Reproduce all of the entries below line for line, keeping every character unchanged.
:: Listing ::
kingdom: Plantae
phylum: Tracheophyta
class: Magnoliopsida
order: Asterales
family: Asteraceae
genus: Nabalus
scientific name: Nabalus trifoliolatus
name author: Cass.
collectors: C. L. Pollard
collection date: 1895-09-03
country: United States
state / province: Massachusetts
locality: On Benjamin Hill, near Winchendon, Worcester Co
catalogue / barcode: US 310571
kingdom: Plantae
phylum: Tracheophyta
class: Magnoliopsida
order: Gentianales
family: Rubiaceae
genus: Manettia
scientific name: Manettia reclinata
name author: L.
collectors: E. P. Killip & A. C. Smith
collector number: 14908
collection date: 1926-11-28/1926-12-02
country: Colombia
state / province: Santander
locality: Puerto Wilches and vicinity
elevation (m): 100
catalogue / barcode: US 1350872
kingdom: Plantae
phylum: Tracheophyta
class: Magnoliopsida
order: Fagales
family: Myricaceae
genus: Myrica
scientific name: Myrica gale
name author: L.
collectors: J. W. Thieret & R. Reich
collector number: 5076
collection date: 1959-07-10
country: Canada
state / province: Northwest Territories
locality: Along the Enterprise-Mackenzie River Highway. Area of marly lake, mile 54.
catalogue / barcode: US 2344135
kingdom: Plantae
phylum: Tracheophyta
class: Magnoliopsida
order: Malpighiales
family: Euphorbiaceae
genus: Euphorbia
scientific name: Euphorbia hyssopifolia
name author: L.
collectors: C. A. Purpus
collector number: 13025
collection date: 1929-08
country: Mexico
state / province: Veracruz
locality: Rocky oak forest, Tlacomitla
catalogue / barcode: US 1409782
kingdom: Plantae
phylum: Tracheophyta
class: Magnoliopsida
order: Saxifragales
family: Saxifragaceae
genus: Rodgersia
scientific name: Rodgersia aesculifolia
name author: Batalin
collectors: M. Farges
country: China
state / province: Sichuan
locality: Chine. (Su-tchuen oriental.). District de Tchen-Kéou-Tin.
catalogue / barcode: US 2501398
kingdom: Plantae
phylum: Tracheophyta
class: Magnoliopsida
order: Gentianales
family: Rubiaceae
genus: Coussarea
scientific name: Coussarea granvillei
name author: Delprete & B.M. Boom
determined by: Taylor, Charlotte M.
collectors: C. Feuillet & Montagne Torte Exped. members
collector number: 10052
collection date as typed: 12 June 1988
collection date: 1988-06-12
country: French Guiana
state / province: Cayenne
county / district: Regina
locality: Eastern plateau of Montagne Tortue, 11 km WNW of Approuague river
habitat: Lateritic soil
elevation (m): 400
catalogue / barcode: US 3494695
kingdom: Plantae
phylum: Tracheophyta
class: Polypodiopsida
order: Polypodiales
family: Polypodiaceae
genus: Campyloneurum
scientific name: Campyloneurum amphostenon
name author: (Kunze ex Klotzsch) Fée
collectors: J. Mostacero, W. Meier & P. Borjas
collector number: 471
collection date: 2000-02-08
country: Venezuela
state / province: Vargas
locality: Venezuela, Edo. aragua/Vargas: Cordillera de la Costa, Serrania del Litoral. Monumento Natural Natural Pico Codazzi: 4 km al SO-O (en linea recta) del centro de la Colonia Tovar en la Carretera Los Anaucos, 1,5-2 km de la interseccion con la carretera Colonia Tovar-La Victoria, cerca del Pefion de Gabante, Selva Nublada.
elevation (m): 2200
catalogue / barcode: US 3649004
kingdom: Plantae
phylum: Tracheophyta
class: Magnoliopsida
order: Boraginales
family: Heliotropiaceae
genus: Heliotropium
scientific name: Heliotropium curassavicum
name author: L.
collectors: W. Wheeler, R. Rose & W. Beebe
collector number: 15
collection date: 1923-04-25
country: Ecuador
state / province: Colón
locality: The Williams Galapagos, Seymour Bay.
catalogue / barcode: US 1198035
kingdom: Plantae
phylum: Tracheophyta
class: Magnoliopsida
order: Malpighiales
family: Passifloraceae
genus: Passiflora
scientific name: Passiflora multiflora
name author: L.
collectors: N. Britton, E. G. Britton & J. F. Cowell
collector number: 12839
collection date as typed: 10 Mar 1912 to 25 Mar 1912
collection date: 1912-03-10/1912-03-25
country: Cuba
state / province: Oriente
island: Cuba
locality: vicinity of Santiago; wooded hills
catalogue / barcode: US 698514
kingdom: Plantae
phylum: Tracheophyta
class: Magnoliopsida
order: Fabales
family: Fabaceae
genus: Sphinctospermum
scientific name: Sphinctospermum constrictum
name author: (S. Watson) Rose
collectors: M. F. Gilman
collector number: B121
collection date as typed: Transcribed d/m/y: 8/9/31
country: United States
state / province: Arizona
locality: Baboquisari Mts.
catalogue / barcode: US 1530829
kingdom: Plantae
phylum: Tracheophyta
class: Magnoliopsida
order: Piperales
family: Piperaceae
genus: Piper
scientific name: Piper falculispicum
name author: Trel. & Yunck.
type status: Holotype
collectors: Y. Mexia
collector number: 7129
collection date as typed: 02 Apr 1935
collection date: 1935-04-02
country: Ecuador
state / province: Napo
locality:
:::
Exercise result
kingdom: Plantae
phylum: Tracheophyta
class: Magnoliopsida
order: Asterales
family: Asteraceae
genus: Nabalus
scientific name: Nabalus trifoliolatus
name author: Cass.
collectors: C. L. Pollard
collection date: 1895-09-03
country: United States
state / province: Massachusetts
locality: On Benjamin Hill, near Winchendon, Worcester Co
catalogue / barcode: US 310571
kingdom: Plantae
phylum: Tracheophyta
class: Magnoliopsida
order: Gentianales
family: Rubiaceae
genus: Manettia
scientific name: Manettia reclinata
name author: L.
collectors: E. P. Killip & A. C. Smith
collector number: 14908
collection date: 1926-11-28/1926-12-02
country: Colombia
state / province: Santander
locality: Puerto Wilches and vicinity
elevation (m): 100
catalogue / barcode: US 1350872
kingdom: Plantae
phylum: Tracheophyta
class: Magnoliopsida
order: Fagales
family: Myricaceae
genus: Myrica
scientific name: Myrica gale
name author: L.
collectors: J. W. Thieret & R. Reich
collector number: 5076
collection date: 1959-07-10
country: Canada
state / province: Northwest Territories
locality: Along the Enterprise-Mackenzie River Highway. Area of marly lake, mile 54.
catalogue / barcode: US 2344135
kingdom: Plantae
phylum: Tracheophyta
class: Magnoliopsida
order: Malpighiales
family: Euphorbiaceae
genus: Euphorbia
scientific name: Euphorbia hyssopifolia
name author: L.
collectors: C. A. Purpus
collector number: 13025
collection date: 1929-08
country: Mexico
state / province: Veracruz
locality: Rocky oak forest, Tlacomitla
catalogue / barcode: US 1409782
kingdom: Plantae
phylum: Tracheophyta
class: Magnoliopsida
order: Saxifragales
family: Saxifragaceae
genus: Rodgersia
scientific name: Rodgersia aesculifolia
name author: Batalin
collectors: M. Farges
country: China
state / province: Sichuan
locality: Chine. (Su-tchuen oriental.). District de Tchen-Kéou-Tin.
catalogue / barcode: US 2501398
kingdom: Plantae
phylum: Tracheophyta
class: Magnoliopsida
order: Gentianales
family: Rubiaceae
genus: Coussarea
scientific name: Coussarea granvillei
name author: Delprete & B.M. Boom
determined by: Taylor, Charlotte M.
collectors: C. Feuillet & Montagne Torte Exped. members
collector number: 10052
collection date as typed: 12 June 1988
collection date: 1988-06-12
country: French Guiana
state / province: Cayenne
county / district: Regina
locality: Eastern plateau of Montagne Tortue, 11 km WNW of Approuague river
habitat: Lateritic soil
elevation (m): 400
catalogue / barcode: US 3494695
kingdom: Plantae
phylum: Tracheophyta
class: Polypodiopsida
order: Polypodiales
family: Polypodiaceae
genus: Campyloneurum
scientific name: Campyloneurum amphostenon
name author: (Kunze ex Klotzsch) Fée
collectors: J. Mostacero, W. Meier & P. Borjas
collector number: 471
collection date: 2000-02-08
country: Venezuela
state / province: Vargas
locality: Venezuela, Edo. aragua/Vargas: Cordillera de la Costa, Serrania del Litoral. Monumento Natural Natural Pico Codazzi: 4 km al SO-O (en linea recta) del centro de la Colonia Tovar en la Carretera Los Anaucos, 1,5-2 km de la interseccion con la carretera Colonia Tovar-La Victoria, cerca del Pefion de Gabante, Selva Nublada.
elevation (m): 2200
catalogue / barcode: US 3649004
kingdom: Plantae
phylum: Tracheophyta
class: Magnoliopsida
order: Boraginales
family: Heliotropiaceae
genus: Heliotropium
scientific name: Heliotropium curassavicum
name author: L.
collectors: W. Wheeler, R. Rose & W. Beebe
collector number: 15
collection date: 1923-04-25
country: Ecuador
state / province: Colón
locality: The Williams Galapagos, Seymour Bay.
catalogue / barcode: US 1198035
kingdom: Plantae
phylum: Tracheophyta
class: Magnoliopsida
order: Malpighiales
family: Passifloraceae
genus: Passiflora
scientific name: Passiflora multiflora
name author: L.
collectors: N. Britton, E. G. Britton & J. F. Cowell
collector number: 12839
collection date as typed: 10 Mar 1912 to 25 Mar 1912
collection date: 1912-03-10/1912-03-25
country: Cuba
state / province: Oriente
island: Cuba
locality: vicinity of Santiago; wooded hills
catalogue / barcode: US 698514
kingdom: Plantae
phylum: Tracheophyta
class: Magnoliopsida
order: Fabales
family: Fabaceae
genus: Sphinctospermum
scientific name: Sphinctospermum constrictum
name author: (S. Watson) Rose
collectors: M. F. Gilman
collector number: B121
collection date as typed: Transcribed d/m/y: 8/9/31
country: United States
state / province: Arizona
locality: Baboquisari Mts.
catalogue / barcode: US 1530829
kingdom: Plantae
phylum: Tracheophyta
class: Magnoliopsida
order: Piperales
family: Piperaceae
genus: Piper
scientific name: Piper falculispicum
name author: Trel. & Yunck.
type status: Holotype
collectors: Y. Mexia
collector number: 7129
collection date as typed: 02 Apr 1935
collection date: 1935-04-02
country: Ecuador
state / province: Napo
locality:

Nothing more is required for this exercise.